== Problem statement ==
Reproduce all of the data exactly. Images are not to appear in the reply.

########################################

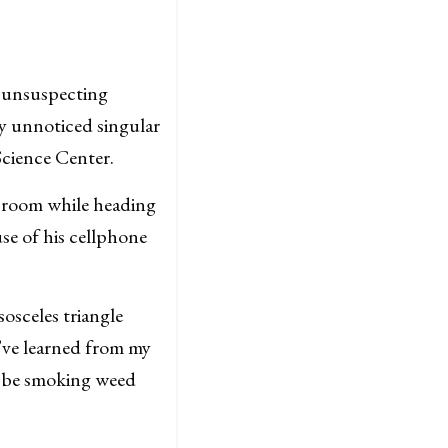
e unsuspecting
y unnoticed singular
Science Center.
e room while heading
se of his cellphone
osceles triangle
I’ve learned from my
d be smoking weed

########################################

== Exercise output ==
e unsuspecting
y unnoticed singular
Science Center.
e room while heading
se of his cellphone
osceles triangle
I’ve learned from my
d be smoking weed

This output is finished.